Be patient with your child and remember to model appropriate behavior.  The parent is the biggest teacher, and children will respond the way in which it is modeled, once their brain is able to mature.  


Q:  Why does my child give up when tasks seem difficult?


A:  How often do you say to your child, "Good Job?"  Think about differentiating between praising your child for what YOU want and affirming your child for who he/she is.  We all have natural talents and children are born quite motivated to learn and accomplish tasks.  Think how far they've come!  Two things that can impact a child's perseverance are excess praise and inborn temperament.  As parents and caregivers, we want to focus on the process not the product.  For example, when the child is drawing, we do not need to focus on the completed product of their artwork but on the act of holding the writing implement, moving the arm and wrist and fingers appropriately and creating an image about which he/she is proud.  Children who are too keenly aware that they cannot yet master a task as well as the parent will not try.  The child who say, "You do it," when asked to draw a person is more concerned about the product.  He has internalized that his drawing is not good enough and it's not worth trying.  

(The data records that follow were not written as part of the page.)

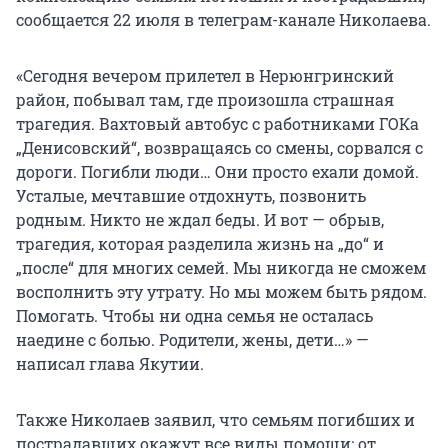
сообщается 22 июля в телеграм-канале Николаева.
«Сегодня вечером прилетел в Нерюнгринский
район, побывал там, где произошла страшная
трагедия. Вахтовый автобус с работниками ГОКа
„Денисовский“, возвращаясь со смены, сорвался с
дороги. Погибли люди… Они просто ехали домой.
Усталые, мечтавшие отдохнуть, позвонить
родным. Никто не ждал беды. И вот — обрыв,
трагедия, которая разделила жизнь на „до“ и
„после“ для многих семей. Мы никогда не сможем
восполнить эту утрату. Но мы можем быть рядом.
Помогать. Чтобы ни одна семья не осталась
наедине с болью. Родители, жены, дети…» —
написал глава Якутии.
Также Николаев заявил, что семьям погибших и
пострадавших окажут все виды помощи: от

A child's inborn temperament impacts perseverance as well.  When a children have perfectionistic tendencies, they might not want to try something for fear of failure.  In this instance, parents and caregivers can break down the task into smaller tasks.  For example, if the child is frustrated because he can't get his coat on by himself, the adult can break down the process into steps like one arm, another arm, the body, etc.  Then, the child is successful all along the way, and is not overwhelmed by the larger, more complex task at hand.  
 
 

Q:  Why does my child cry when I leave?


A:  Once again, inborn temperament greatly affects our reactions to life.  Some people are very extroverted, high energy people and some people are slow to warm to situations, more premeditated and careful.  Neither way of behaving is wrong.  Children who have difficulty separating are probably individuals who have difficulty with new situations and people.  Adults can encourage and affirm without being condescending.  One very powerful thing a parent can do is to empower the child.  When the child is anxious to separate, the parent can say "You can do it.  Have a great day.  I'm excited to hear about your day."  Try to make sure that you empower the child to be successful WITHOUT you.  Avoid saying things like "I'll be back after school," because this statement implies that things will be better only when you return and that YOU fix things.  Each time your child is successful without you he builds his confidence and self-esteem.  

It is normal for children to be anxious without their parents.  Their parents are their safe harbors.  Life is long and your child will eventually learn to feel confident and successful on his own.  Take baby steps and be your child's best advocate!